The EMA's human medicines advisory committee has recommended that BioMarin Pharmaceutical's haemophilia A gene therapy Roctavian be approved in the EU, removing one of the last barriers to launch.

The CHMP backed a conditional marketing authorisation for Roctavian (valoctocogene roxaparvovec or valrox) for severe haemophilia A in adults without inhibitors – antibodies that make standard Factor VIII replacement medicines less effective.

Patients should also not antibodies to the adeno-associated virus serotype 5 (AAV5), the viral vector used to deliver the gene therapy in the body.

The positive opinion comes two years after the FDA rejected BioMarin's marketing application for valrox in a surprise decision that scuppered BioMarin's plans for a swift roll out for the gene therapy.

The biotech had been due to refile in the US this month, armed with new data from a phase 3 trial, but set back its plan by three months to September after an FDA request for further information.

Now, the EU looks set to be the first market for Roctavian, a one-shot, potentially curative therapy designed to offer an alternative to regular injections with Factor VIII therapies and Roche's big-selling antibody Hemlibra (emicizumab), which works via a different mechanism and requires dosing as infrequently as once per month.

A one-off infusion with Roctavian promises to free patients from those injections, as it delivers a working gene for Factor VIII, allowing a functional form to be produced in the liver.

In trials, the gene therapy has resulted in Factor VIII production for up to five years, preventing the bleeding events that characterise haemophilia A, but it is still not known how long it will be effective and whether the single dose will be enough for lifelong protection.
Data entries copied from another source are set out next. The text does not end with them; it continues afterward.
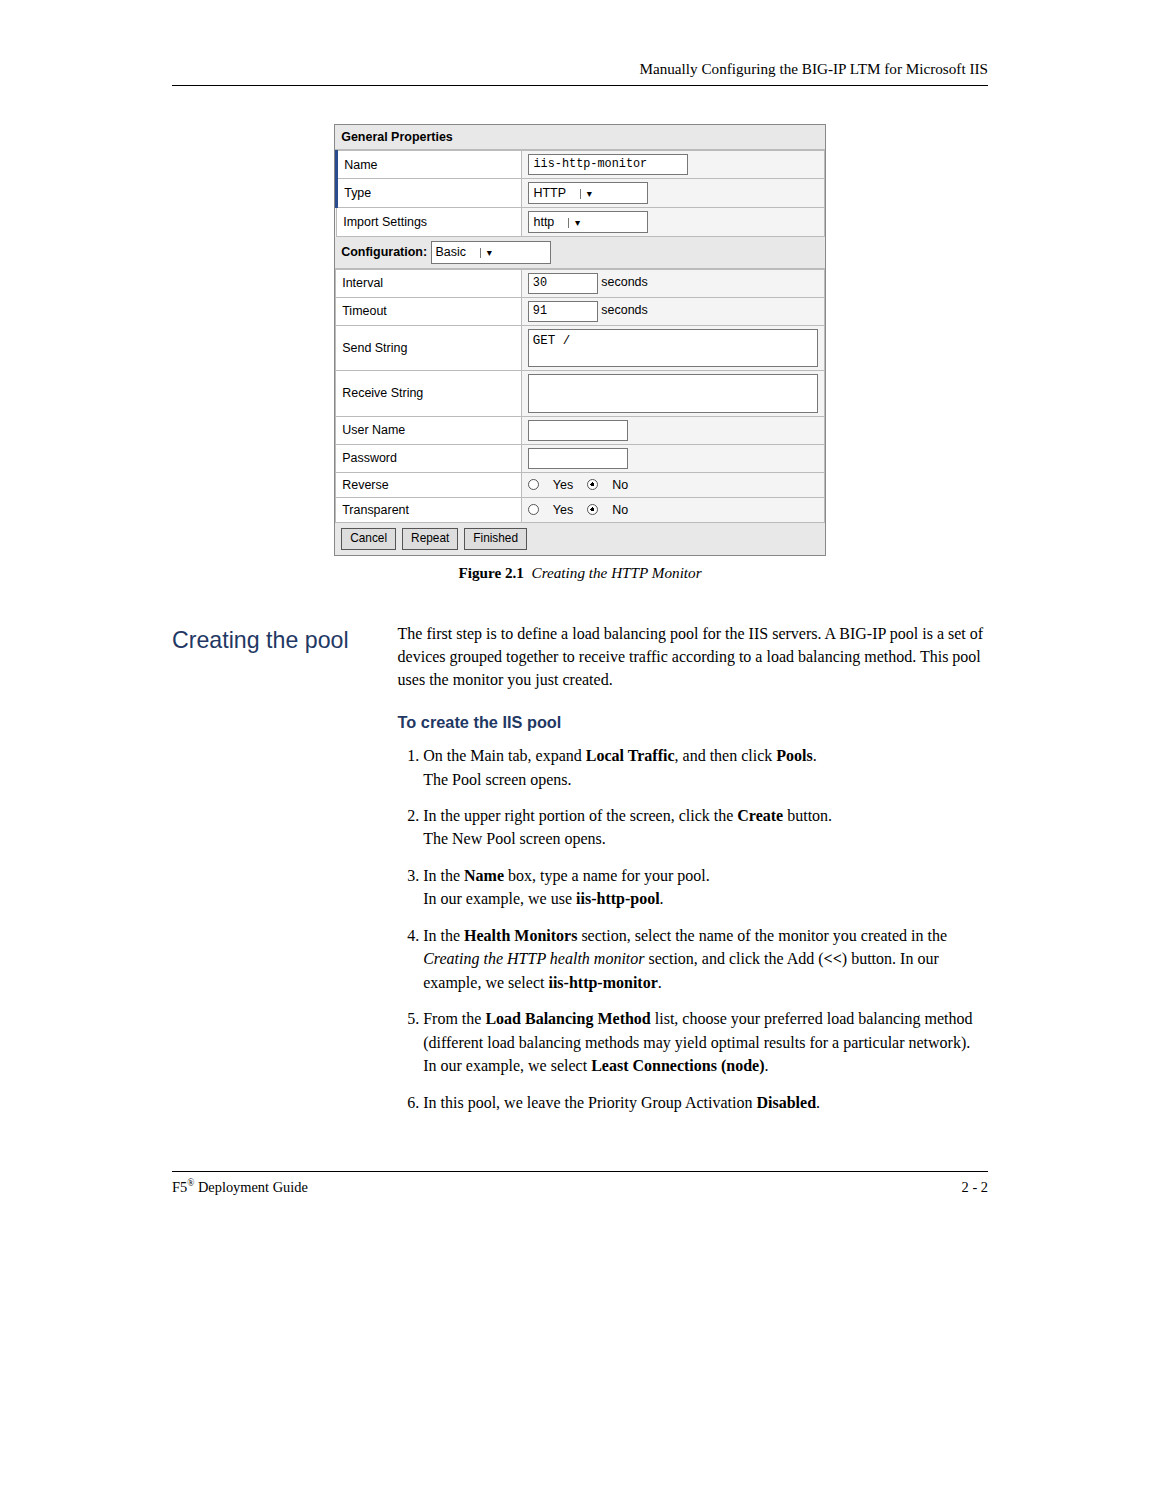Manually Configuring the BIG-IP LTM for Microsoft IIS
General Properties
| Name | iis-http-monitor |
| Type | HTTP |
| Import Settings | http |
Configuration: Basic
| Interval | 30 seconds |
| Timeout | 91 seconds |
| Send String | GET / |
| Receive String | |
| User Name | |
| Password | |
| Reverse | Yes No |
| Transparent | Yes No |
Cancel Repeat Finished
Figure 2.1 Creating the HTTP Monitor
Creating the pool
The first step is to define a load balancing pool for the IIS servers. A BIG-IP pool is a set of devices grouped together to receive traffic according to a load balancing method. This pool uses the monitor you just created.
To create the IIS pool
On the Main tab, expand Local Traffic, and then click Pools.
The Pool screen opens.
In the upper right portion of the screen, click the Create button.
The New Pool screen opens.
In the Name box, type a name for your pool.
In our example, we use iis-http-pool.
In the Health Monitors section, select the name of the monitor you created in the Creating the HTTP health monitor section, and click the Add (<<) button. In our example, we select iis-http-monitor.
From the Load Balancing Method list, choose your preferred load balancing method (different load balancing methods may yield optimal results for a particular network).
In our example, we select Least Connections (node).
In this pool, we leave the Priority Group Activation Disabled.
F5® Deployment Guide 2 - 2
A conditional approval means BioMarin may have to provide data on the longer-term durability of the treatment and safety before Roctavian can be upgraded to a full approval, but patients can still receive the drug in the interim subject to national reimbursement decisions.
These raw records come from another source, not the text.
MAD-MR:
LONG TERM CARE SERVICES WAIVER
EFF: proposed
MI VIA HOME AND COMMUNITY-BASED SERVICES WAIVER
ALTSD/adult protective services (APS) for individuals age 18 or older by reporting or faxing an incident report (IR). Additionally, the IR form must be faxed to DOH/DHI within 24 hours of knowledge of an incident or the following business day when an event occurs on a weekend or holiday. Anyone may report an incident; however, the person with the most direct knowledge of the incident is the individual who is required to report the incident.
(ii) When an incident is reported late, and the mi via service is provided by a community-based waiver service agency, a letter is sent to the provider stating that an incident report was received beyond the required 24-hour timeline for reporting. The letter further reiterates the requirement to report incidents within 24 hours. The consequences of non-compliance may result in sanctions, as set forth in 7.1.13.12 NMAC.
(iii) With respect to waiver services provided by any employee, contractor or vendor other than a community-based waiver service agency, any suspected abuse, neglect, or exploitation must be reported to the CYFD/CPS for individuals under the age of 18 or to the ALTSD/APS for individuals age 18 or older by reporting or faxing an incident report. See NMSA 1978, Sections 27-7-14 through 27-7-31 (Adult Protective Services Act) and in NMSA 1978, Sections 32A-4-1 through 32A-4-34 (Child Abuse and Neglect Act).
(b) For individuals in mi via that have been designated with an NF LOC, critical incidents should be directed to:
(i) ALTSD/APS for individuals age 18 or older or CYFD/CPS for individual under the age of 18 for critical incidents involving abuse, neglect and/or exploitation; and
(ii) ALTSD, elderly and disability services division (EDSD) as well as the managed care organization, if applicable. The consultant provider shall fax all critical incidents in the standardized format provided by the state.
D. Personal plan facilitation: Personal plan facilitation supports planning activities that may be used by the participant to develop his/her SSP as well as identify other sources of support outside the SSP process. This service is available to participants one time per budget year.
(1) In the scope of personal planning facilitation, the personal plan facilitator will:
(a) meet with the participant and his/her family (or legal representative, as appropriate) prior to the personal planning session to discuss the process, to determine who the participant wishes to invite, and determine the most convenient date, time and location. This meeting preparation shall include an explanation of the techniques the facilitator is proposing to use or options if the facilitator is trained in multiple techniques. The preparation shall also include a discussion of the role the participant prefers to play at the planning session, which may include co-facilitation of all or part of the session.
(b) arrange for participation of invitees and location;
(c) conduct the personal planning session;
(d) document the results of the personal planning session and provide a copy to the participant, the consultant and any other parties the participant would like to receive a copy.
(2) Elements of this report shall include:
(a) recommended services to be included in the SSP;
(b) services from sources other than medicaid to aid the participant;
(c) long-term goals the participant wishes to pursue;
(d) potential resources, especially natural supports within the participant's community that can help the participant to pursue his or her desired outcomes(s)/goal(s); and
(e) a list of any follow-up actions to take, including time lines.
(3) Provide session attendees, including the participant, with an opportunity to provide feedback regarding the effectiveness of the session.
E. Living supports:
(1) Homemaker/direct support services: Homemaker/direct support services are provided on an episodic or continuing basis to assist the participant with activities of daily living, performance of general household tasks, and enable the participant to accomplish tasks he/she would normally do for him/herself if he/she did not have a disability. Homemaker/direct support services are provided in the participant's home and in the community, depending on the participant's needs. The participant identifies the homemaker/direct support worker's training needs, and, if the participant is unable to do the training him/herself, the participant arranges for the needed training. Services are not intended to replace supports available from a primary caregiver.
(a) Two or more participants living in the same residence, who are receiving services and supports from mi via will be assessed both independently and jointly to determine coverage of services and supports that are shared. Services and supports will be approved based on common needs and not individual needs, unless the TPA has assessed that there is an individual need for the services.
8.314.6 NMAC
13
Clinical trials of Roctavian showed evidence of Factor VIII production reducing over time, a trend that if maintained could mean that re-dosing is required at some point.

"Longer-term follow-up tests may be required to verify a continued safe and effective response to the medicine," said the EMA, which also noted that patients will be followed up for 15 years.

BioMarin has said it hopes to launch Roctavian first in Germany, where a reimbursement agreement is largely in place.

Prior to the FDA rejection, analysts at Clarivate were predicting that Roctavian could make $1.3 billion in sales four years after launch, although those forecasts will have been altered by the US delay – particularly if rival gene therapies for haemophilia A from the likes of Roche/Spark and Bayer/Ultragenyx make it through development and onto the market.